#### Job:
After finding the line containing "X046640Y026259D03*" below, please output that line and each following one through the line containing "X007008Y006389D01*", exactly as written.

#### Source data:
# # # # #
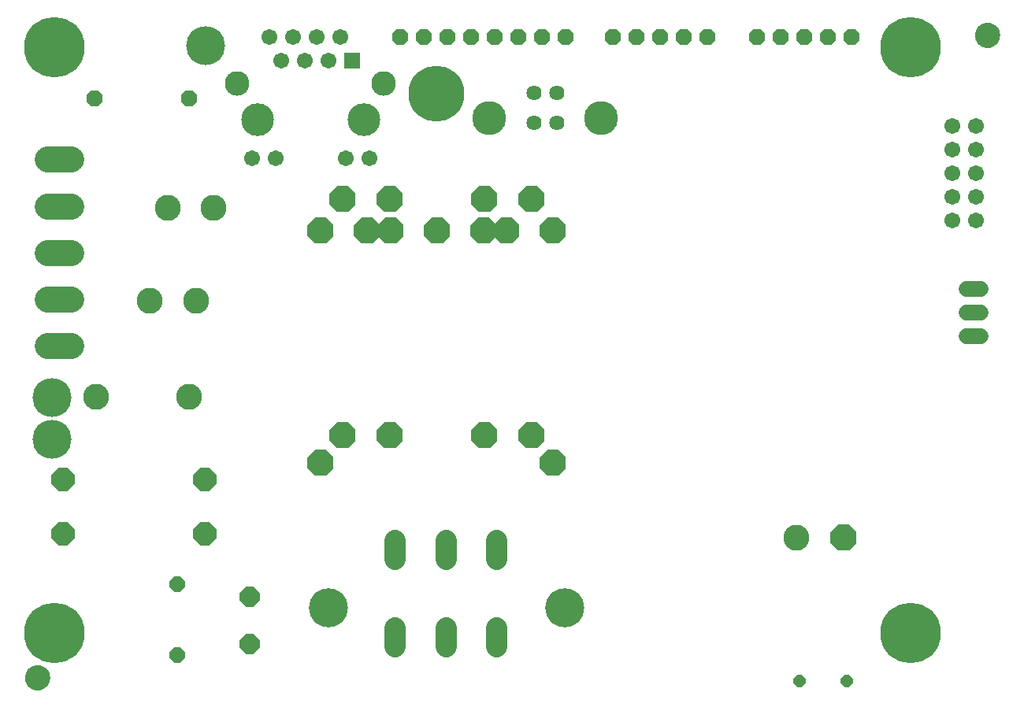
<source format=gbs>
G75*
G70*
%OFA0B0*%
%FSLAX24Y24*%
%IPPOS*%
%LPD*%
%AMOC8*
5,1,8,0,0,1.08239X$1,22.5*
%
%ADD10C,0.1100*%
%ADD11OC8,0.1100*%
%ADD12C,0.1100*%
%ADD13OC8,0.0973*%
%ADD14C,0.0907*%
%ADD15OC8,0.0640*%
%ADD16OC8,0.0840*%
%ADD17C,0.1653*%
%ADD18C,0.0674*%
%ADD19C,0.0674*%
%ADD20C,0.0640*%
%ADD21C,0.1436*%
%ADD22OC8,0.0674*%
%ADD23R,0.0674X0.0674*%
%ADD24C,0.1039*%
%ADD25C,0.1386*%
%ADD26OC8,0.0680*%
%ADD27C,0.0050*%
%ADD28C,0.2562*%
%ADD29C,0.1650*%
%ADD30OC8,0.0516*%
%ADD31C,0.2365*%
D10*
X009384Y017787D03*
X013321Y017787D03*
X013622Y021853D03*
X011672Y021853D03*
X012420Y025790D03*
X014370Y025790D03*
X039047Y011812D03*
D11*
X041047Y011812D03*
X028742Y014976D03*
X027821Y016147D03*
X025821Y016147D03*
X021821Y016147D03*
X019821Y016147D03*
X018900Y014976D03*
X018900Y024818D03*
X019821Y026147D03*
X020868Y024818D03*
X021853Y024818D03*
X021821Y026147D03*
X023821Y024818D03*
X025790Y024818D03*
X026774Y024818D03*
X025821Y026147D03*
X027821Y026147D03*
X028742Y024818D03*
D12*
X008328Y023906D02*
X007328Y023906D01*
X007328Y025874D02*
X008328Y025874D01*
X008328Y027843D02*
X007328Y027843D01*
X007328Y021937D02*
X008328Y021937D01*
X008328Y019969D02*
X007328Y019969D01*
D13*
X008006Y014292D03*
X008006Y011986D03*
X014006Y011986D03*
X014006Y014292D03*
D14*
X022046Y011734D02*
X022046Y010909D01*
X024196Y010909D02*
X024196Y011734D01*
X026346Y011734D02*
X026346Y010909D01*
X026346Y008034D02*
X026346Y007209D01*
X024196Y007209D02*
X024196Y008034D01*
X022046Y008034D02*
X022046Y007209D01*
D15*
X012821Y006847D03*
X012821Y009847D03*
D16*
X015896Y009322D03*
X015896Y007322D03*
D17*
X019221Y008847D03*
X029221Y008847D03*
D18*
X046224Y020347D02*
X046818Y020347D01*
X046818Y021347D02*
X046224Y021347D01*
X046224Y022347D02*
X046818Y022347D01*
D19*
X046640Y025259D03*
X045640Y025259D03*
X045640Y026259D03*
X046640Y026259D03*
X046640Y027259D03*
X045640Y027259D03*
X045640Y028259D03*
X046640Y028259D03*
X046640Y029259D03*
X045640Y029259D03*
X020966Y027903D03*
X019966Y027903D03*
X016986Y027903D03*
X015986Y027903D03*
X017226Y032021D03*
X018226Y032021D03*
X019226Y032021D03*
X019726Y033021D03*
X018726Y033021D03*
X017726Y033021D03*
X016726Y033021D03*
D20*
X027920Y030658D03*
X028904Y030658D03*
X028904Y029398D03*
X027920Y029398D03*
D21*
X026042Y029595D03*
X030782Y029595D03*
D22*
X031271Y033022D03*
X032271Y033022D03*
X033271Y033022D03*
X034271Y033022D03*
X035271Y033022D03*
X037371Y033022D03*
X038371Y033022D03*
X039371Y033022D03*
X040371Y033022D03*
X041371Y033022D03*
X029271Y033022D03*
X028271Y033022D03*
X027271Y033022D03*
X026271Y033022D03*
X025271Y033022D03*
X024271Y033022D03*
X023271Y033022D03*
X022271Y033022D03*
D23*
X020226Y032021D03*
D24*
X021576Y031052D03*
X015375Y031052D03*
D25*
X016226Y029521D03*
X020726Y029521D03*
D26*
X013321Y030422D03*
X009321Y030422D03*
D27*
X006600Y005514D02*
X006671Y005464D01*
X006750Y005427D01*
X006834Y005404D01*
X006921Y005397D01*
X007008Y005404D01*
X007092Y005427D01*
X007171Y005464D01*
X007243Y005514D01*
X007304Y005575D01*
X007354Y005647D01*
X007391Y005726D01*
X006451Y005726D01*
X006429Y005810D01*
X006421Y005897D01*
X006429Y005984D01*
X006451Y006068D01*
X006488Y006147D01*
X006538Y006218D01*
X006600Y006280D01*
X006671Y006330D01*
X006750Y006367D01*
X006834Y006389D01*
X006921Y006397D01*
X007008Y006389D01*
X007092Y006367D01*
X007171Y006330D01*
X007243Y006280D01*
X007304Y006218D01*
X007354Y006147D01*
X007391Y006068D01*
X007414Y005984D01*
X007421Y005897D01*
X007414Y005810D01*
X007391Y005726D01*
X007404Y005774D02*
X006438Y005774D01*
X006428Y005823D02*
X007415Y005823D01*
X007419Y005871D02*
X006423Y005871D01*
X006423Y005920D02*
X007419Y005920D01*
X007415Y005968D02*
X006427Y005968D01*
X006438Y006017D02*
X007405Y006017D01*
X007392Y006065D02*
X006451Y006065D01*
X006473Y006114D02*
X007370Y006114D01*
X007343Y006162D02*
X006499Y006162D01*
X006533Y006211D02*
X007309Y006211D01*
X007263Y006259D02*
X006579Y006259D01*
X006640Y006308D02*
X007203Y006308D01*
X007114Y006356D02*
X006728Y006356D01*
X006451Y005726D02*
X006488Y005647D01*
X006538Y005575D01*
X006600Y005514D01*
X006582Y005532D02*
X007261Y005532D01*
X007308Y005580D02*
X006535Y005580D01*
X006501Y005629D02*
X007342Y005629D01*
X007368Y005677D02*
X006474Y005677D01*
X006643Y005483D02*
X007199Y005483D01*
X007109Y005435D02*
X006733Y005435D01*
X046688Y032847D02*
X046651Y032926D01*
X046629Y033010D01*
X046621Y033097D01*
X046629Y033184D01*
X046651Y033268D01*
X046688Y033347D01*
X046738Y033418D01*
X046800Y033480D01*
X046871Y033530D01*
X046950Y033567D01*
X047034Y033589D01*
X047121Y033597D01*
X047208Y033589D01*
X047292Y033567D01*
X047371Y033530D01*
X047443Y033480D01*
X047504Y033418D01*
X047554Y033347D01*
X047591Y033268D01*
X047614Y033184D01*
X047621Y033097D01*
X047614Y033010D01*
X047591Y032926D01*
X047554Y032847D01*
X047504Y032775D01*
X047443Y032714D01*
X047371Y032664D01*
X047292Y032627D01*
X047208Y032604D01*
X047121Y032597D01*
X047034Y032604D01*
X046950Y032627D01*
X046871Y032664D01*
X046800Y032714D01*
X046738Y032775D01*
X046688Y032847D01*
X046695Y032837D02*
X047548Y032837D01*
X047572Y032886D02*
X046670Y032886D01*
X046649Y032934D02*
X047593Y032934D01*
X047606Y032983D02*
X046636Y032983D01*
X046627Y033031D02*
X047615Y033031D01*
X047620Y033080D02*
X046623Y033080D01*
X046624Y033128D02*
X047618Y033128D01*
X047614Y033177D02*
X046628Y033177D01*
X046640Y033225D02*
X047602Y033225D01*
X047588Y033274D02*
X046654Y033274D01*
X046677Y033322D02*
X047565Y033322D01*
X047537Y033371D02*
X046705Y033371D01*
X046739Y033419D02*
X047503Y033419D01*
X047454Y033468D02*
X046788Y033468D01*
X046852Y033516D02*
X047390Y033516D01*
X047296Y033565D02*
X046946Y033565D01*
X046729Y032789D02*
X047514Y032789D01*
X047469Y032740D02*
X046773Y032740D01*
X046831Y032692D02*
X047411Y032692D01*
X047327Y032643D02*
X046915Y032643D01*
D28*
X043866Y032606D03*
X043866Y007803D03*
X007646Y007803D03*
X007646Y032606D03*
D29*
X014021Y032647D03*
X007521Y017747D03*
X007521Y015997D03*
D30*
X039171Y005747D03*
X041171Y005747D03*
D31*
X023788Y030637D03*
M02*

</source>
# # # # #
#### The completed task:
X046640Y026259D03*
X046640Y027259D03*
X045640Y027259D03*
X045640Y028259D03*
X046640Y028259D03*
X046640Y029259D03*
X045640Y029259D03*
X020966Y027903D03*
X019966Y027903D03*
X016986Y027903D03*
X015986Y027903D03*
X017226Y032021D03*
X018226Y032021D03*
X019226Y032021D03*
X019726Y033021D03*
X018726Y033021D03*
X017726Y033021D03*
X016726Y033021D03*
D20*
X027920Y030658D03*
X028904Y030658D03*
X028904Y029398D03*
X027920Y029398D03*
D21*
X026042Y029595D03*
X030782Y029595D03*
D22*
X031271Y033022D03*
X032271Y033022D03*
X033271Y033022D03*
X034271Y033022D03*
X035271Y033022D03*
X037371Y033022D03*
X038371Y033022D03*
X039371Y033022D03*
X040371Y033022D03*
X041371Y033022D03*
X029271Y033022D03*
X028271Y033022D03*
X027271Y033022D03*
X026271Y033022D03*
X025271Y033022D03*
X024271Y033022D03*
X023271Y033022D03*
X022271Y033022D03*
D23*
X020226Y032021D03*
D24*
X021576Y031052D03*
X015375Y031052D03*
D25*
X016226Y029521D03*
X020726Y029521D03*
D26*
X013321Y030422D03*
X009321Y030422D03*
D27*
X006600Y005514D02*
X006671Y005464D01*
X006750Y005427D01*
X006834Y005404D01*
X006921Y005397D01*
X007008Y005404D01*
X007092Y005427D01*
X007171Y005464D01*
X007243Y005514D01*
X007304Y005575D01*
X007354Y005647D01*
X007391Y005726D01*
X006451Y005726D01*
X006429Y005810D01*
X006421Y005897D01*
X006429Y005984D01*
X006451Y006068D01*
X006488Y006147D01*
X006538Y006218D01*
X006600Y006280D01*
X006671Y006330D01*
X006750Y006367D01*
X006834Y006389D01*
X006921Y006397D01*
X007008Y006389D01*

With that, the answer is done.